Cognitive behavioural therapy for anxiety in school-aged children with autism spectrum disorder can reduce anxiety

Cognitive behavioural therapy interventions to reduce the level of anxiety in students with autism spectrum disorder are moderately effective.

What is this review about?

Anxiety is a common problem in school-aged children with autism spectrum disorder (ASD). Cognitive behavioural therapy (CBT) and other psychosocial interventions have been developed as alternatives to pharmacological intervention to treat anxiety in students with ASD.

What is the aim of this review?

This Campbell systematic review examines the effects of interventions for reducing anxiety in school-aged children with autism spectrum disorder, compared to treatment-as-usual. The review summarises evidence from 24 studies using an experimental or quasi-experimental design.

What studies are included?

Twenty-four studies, involving 931 school-aged children with ASD (without co-occurring intellectual disability) and clinical anxiety, are summarised in this review. The studies were experimental or quasi-experimental control-treatment trials, deemed to be of sufficient methodological quality and with reduced risk of bias. Studies spanned the period 2005 to 2018 and were mostly carried out in Australia, the UK and the USA.

Examined interventions ranged across clinical, school-based, or home-based settings, with group or individual treatment formats. Twenty-two of the studies used a CBT intervention. One study used peer-mediated theatre therapy and one study examined the benefits of Thai traditional massage for reducing anxiety. Most interventions involved parents/caregivers and were conducted face-to-face.

What are the main findings of this review?

Overall, the effects of interventions on anxiety show a statistically significant moderate to high effect, compared to waitlist and treatment-as-usual control conditions at post-treatment.
However, effects differ depending on who reports on the student’s anxiety. Clinician reports indicate a very high statistically significant effect, parent reports indicate a high significant effect, and self-reports indicate only a moderate significant effect on the reduction of anxiety in students with ASD.

There are larger effects for treatments that involve parents than for student-only interventions. Effects are also larger for individual one-on-one interventions compared to treatments delivered in a group with peers.

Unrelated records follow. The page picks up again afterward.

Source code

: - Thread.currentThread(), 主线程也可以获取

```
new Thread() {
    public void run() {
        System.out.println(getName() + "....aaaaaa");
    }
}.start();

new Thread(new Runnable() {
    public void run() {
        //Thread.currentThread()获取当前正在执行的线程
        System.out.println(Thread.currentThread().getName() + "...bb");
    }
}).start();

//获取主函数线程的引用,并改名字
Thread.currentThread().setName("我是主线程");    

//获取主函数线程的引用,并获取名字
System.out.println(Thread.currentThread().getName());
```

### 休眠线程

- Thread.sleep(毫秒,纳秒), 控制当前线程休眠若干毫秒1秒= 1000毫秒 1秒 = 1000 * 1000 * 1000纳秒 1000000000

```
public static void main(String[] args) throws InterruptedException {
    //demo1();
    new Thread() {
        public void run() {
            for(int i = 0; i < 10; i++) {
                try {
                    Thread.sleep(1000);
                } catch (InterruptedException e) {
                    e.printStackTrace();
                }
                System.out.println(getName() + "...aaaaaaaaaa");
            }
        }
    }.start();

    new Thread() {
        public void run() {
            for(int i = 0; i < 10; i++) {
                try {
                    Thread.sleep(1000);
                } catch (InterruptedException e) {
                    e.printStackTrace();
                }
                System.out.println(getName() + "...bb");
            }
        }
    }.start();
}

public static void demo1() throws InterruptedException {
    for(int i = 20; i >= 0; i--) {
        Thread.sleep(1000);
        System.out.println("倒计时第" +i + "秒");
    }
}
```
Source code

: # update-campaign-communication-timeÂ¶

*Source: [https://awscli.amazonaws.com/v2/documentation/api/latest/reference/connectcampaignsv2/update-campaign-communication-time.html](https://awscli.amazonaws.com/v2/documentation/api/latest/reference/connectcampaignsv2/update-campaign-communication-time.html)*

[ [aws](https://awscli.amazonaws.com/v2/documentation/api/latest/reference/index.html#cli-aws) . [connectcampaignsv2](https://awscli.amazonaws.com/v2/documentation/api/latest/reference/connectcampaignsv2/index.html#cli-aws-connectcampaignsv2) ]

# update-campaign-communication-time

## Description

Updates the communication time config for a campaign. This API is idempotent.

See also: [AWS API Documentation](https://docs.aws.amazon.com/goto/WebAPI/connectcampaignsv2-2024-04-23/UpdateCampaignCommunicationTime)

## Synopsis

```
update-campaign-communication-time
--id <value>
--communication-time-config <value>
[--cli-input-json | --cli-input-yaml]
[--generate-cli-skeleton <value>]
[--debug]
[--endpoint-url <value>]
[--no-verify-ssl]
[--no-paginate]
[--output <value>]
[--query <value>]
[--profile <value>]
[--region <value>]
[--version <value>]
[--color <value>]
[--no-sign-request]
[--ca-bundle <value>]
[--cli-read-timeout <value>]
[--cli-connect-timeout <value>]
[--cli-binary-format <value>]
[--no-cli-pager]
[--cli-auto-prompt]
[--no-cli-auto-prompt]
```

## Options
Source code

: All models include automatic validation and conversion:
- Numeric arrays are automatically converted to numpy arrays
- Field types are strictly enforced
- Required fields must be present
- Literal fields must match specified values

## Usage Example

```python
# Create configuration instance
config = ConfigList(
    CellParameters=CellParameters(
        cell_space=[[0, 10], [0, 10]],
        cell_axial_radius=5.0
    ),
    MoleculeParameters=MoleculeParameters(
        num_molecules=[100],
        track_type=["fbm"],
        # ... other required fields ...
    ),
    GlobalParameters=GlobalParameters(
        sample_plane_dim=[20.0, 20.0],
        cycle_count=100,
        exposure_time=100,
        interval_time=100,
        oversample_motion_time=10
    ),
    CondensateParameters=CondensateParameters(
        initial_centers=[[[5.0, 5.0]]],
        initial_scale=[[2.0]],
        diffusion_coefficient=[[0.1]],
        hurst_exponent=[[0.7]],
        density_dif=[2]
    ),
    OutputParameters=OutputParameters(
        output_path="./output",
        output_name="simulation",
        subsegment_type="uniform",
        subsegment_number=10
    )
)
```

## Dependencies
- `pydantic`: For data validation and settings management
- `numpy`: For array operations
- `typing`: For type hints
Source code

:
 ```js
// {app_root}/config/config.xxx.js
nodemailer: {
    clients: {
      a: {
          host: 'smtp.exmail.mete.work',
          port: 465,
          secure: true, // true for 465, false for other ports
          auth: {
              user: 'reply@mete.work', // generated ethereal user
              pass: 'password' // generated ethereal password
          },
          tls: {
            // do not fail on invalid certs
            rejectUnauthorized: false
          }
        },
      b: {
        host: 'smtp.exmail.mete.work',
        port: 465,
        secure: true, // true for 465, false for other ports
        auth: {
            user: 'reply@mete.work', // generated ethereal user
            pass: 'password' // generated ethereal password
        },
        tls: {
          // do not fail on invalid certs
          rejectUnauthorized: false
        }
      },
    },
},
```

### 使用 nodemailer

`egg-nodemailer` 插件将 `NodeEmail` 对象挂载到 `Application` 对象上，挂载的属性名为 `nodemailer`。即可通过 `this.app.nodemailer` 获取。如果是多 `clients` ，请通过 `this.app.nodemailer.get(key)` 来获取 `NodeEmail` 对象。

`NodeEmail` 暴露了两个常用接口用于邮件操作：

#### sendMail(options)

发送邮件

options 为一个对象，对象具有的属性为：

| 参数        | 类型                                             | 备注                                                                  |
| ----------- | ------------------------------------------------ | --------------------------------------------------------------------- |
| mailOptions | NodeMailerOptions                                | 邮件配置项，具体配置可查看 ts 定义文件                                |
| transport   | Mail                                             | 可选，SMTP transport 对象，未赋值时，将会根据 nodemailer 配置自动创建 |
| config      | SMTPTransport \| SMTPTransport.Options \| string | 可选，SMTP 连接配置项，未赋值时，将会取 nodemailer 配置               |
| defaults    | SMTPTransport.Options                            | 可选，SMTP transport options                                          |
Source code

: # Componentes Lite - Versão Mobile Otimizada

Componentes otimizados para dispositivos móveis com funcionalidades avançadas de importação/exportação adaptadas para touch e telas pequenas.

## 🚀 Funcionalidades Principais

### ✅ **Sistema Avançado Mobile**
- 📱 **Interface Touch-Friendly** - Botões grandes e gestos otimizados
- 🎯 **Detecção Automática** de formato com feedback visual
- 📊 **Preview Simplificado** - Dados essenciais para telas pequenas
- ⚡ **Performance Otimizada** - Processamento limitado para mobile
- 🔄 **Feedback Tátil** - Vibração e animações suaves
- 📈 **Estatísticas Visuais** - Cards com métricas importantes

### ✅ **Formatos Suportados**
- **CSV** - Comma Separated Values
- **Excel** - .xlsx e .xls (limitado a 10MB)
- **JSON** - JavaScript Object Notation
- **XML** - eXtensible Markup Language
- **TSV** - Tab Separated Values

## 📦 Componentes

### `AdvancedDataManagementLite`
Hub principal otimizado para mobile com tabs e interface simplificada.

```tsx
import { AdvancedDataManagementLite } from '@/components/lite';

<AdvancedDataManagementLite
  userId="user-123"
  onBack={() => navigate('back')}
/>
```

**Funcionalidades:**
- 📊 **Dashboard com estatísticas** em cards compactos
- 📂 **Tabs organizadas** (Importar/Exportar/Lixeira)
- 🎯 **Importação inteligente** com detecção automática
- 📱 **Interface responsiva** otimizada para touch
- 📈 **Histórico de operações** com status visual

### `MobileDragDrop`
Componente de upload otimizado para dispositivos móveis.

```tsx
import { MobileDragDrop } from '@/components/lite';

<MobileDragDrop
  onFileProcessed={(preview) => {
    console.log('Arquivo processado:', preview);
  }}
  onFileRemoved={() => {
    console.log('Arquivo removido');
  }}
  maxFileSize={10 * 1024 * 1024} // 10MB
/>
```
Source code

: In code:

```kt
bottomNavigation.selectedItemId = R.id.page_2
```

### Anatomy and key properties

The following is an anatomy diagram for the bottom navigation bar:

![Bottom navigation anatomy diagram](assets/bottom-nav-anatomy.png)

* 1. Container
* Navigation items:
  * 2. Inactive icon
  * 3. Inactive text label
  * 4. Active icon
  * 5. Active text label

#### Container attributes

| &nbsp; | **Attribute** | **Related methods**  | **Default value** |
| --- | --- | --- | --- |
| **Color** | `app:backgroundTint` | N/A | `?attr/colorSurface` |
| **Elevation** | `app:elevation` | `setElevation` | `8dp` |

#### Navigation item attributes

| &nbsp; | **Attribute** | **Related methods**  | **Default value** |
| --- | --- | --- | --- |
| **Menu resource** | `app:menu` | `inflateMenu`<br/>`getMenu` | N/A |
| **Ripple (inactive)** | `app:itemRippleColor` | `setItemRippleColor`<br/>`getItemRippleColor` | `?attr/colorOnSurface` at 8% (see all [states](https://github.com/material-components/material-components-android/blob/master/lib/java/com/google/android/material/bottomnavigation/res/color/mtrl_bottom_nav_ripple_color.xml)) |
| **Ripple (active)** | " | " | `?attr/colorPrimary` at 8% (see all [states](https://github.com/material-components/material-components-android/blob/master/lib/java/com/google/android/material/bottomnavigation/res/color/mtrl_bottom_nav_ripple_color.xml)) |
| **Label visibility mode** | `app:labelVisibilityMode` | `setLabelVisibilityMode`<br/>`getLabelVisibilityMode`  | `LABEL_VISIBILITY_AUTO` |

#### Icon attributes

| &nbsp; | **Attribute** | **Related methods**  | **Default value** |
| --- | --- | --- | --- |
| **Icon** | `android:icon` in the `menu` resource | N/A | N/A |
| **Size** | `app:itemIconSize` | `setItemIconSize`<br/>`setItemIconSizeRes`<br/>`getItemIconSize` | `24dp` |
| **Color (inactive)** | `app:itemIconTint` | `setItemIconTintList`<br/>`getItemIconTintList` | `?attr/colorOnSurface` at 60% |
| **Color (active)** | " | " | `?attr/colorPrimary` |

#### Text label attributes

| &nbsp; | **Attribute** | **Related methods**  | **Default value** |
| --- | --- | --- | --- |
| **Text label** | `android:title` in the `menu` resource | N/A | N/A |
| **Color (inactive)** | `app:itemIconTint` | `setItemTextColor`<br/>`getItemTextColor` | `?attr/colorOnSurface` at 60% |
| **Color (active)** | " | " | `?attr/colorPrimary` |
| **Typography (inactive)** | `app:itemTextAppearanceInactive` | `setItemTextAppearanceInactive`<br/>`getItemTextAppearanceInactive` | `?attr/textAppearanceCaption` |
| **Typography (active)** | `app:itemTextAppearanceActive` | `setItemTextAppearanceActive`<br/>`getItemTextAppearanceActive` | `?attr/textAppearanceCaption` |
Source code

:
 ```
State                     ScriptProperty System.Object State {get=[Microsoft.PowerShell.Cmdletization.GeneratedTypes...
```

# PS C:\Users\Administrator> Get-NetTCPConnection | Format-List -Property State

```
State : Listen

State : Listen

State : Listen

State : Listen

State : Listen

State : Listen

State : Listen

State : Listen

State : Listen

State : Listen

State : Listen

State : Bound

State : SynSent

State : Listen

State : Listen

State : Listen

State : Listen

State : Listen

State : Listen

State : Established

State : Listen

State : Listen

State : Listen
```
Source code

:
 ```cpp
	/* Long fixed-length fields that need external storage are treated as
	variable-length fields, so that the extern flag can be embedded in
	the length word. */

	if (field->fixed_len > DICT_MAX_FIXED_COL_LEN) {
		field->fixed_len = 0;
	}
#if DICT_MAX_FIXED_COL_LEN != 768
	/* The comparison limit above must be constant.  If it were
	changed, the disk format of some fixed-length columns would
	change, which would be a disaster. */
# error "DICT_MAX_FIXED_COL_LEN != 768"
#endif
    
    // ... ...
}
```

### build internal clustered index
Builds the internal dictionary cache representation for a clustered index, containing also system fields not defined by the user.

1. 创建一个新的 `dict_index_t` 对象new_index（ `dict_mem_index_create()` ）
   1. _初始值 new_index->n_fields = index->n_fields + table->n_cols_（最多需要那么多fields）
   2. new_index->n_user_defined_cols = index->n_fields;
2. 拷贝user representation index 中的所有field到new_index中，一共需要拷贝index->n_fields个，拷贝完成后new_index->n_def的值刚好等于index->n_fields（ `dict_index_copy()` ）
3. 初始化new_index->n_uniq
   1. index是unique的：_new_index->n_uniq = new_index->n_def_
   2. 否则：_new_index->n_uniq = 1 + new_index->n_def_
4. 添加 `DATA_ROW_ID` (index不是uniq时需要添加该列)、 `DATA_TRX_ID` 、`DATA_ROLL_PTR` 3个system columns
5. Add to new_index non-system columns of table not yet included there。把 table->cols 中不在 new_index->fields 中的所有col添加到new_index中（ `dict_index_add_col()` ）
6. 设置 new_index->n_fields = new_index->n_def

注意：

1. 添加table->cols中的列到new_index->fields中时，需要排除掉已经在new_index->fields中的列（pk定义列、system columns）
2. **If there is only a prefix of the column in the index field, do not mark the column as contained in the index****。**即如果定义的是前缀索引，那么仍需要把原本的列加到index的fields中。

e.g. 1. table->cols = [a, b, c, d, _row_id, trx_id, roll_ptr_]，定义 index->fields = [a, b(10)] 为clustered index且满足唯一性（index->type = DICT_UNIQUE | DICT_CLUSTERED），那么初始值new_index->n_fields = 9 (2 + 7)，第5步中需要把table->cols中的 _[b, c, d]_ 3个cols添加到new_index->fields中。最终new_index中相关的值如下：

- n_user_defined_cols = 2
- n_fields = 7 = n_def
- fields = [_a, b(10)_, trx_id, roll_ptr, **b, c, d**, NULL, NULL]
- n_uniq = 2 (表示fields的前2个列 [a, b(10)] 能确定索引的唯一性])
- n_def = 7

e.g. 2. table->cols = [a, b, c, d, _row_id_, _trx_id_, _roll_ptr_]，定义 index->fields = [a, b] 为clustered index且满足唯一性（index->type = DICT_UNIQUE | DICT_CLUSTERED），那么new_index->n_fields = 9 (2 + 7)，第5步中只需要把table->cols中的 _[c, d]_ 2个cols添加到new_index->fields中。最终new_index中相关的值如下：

There are several risk-of-bias issues in most studies included in the review, mainly due to the unavoidable limitation that participants cannot be blinded to the treatment group, which may upwardly bias the estimated effects.

There are also limitations in the description of randomisation in a third of the studies, so findings should be treated with caution.

What do the findings of this review mean?

The findings provide evidence in support of interventions, particularly CBTs, designed to reduce anxiety symptoms in school-aged children with ASD.

These findings accord with and build upon the findings of previous systematic reviews into the effectiveness of interventions to reduce anxiety in children and youth with ASD. However, because of the risk of bias in current findings, it would be useful to have further studies with larger sample sizes and to reduce potential biases where possible.

How up-to-date is this review?

The review authors searched for studies up to the end of 2018.